Further, in order to minimize the dimension in the Y direction of the light detector 407, when the quadrant light-receiving unit 410 and the sub-beam light-receiving unit 411 are largely spaced apart from each other, a computation circuit is disposed between the quadrant light-receiving unit 410 and the sub-beam light-receiving unit 411. In this case, it results that other-layer stray lights or stray lights reflected from the surface of the optical base and the like are also incident on the computation circuit. When a light is applied to an amplifier unit of the computation circuit of the light detector 407, a weak signal is generated at the amplifier unit. The generated weak signal leaks into an output signal, resulting in an offset of a focus error signal or a tracking error signal. As a result, the qualities of the servo signal and the reproduction signal are largely deteriorated. This results that the recording performance and the reproduction performance are deteriorated.
The focus error signal is calculated based on the following equation (1), and the tracking error signal is calculated based on the following equation (2):Focus error signal=(A2+A4)−(A1+A3)  (1)Tracking error signal=(A3+A4)−(A1+A2)−k(B2−B1)  (2)
Incidentally, in the equations (1) and (2), A1 to A4 each represent the output from each light-receiving region of the quadrant light-receiving unit 410. B1 and B2 each represent the output from each light-receiving region of the sub-beam light-receiving unit 411 divided into two parts, and k represents the gain.

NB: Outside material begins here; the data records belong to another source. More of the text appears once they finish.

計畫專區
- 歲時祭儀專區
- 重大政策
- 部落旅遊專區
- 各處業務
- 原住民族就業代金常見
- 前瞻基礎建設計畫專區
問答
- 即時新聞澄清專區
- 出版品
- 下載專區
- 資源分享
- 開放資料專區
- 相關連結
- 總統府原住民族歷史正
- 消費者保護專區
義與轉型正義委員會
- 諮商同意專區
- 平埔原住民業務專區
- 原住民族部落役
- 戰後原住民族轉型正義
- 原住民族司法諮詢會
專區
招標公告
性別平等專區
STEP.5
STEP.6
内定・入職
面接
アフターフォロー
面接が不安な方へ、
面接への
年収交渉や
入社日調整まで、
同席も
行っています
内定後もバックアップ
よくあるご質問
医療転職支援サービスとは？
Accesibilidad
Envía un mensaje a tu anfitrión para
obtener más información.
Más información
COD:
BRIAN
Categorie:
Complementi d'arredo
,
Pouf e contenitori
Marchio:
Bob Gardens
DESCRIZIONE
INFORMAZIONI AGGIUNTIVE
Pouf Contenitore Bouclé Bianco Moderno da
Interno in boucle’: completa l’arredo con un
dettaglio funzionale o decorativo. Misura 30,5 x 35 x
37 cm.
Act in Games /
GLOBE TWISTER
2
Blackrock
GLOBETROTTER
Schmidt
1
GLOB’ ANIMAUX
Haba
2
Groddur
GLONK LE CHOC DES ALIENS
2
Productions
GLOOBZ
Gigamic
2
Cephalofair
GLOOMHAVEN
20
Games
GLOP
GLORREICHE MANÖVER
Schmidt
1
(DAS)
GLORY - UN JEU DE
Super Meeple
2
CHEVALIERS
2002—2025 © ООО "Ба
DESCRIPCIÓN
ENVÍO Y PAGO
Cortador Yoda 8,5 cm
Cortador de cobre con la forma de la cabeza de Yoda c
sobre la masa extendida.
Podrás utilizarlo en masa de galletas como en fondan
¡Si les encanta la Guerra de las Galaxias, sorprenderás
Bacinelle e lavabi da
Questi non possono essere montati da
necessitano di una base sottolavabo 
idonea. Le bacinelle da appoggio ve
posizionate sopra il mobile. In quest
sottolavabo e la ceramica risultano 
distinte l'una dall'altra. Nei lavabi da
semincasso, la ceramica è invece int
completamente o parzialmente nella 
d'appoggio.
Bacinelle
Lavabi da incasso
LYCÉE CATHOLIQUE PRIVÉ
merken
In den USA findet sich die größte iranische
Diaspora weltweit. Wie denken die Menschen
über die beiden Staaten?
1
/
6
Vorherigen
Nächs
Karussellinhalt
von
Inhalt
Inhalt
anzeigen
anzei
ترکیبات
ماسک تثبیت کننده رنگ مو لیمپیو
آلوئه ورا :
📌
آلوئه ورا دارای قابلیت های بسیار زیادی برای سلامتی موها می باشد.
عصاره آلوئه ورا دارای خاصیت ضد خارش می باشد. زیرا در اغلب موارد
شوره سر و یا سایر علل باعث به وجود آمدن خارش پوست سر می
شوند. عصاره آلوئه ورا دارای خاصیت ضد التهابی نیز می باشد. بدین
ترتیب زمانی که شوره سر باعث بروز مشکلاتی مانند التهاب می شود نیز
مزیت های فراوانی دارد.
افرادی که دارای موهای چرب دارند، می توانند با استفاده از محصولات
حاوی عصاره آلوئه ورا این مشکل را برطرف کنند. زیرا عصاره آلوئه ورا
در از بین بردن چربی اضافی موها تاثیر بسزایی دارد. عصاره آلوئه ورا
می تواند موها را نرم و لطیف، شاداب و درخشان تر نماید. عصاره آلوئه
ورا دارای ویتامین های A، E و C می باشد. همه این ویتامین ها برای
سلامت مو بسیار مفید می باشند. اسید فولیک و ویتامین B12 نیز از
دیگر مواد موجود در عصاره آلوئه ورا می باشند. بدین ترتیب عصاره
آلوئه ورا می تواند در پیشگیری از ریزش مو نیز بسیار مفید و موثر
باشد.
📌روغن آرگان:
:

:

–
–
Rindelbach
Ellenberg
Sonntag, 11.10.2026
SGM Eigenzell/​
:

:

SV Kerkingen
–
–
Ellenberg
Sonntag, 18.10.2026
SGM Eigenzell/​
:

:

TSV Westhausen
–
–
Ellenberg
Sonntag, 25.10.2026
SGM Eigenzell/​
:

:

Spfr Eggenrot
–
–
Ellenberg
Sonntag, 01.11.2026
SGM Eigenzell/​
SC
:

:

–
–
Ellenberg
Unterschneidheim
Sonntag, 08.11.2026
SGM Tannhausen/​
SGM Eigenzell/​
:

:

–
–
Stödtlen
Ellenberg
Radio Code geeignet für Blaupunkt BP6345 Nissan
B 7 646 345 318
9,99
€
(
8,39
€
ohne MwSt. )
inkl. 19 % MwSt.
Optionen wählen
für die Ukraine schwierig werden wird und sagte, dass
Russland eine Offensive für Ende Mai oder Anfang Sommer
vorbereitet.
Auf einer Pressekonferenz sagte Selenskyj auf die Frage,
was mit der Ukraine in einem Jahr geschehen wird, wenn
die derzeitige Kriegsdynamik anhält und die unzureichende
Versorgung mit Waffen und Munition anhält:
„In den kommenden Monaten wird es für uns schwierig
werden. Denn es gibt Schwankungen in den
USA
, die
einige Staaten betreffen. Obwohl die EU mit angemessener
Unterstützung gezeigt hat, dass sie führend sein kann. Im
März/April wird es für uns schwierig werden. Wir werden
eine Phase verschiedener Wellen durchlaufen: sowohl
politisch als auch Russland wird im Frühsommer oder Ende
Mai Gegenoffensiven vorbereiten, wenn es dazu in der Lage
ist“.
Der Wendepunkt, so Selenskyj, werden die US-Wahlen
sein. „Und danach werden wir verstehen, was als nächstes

In the tracking error signal, the light quantity of the sub-beam 413 is smaller than the light quantity of the main beam 412. The light quantity of the sub-beam 413 is about 1/10 of the light quantity of the main beam 412. For this reason, the difference value between outputs from respective light-receiving regions of the sub-beam light-receiving unit 411 is multiplied by a gain k, thereby to perform a correction. Generally, the gain k is set at a value of about 1 to 5. At this step, the signal resulting from the sub-beam fluctuates due to interference, resulting in a large fluctuation of the tracking error signal. For this reason, it becomes essential to reduce the quantity of other-layer stray lights incident on the sub-beam light-receiving unit 411.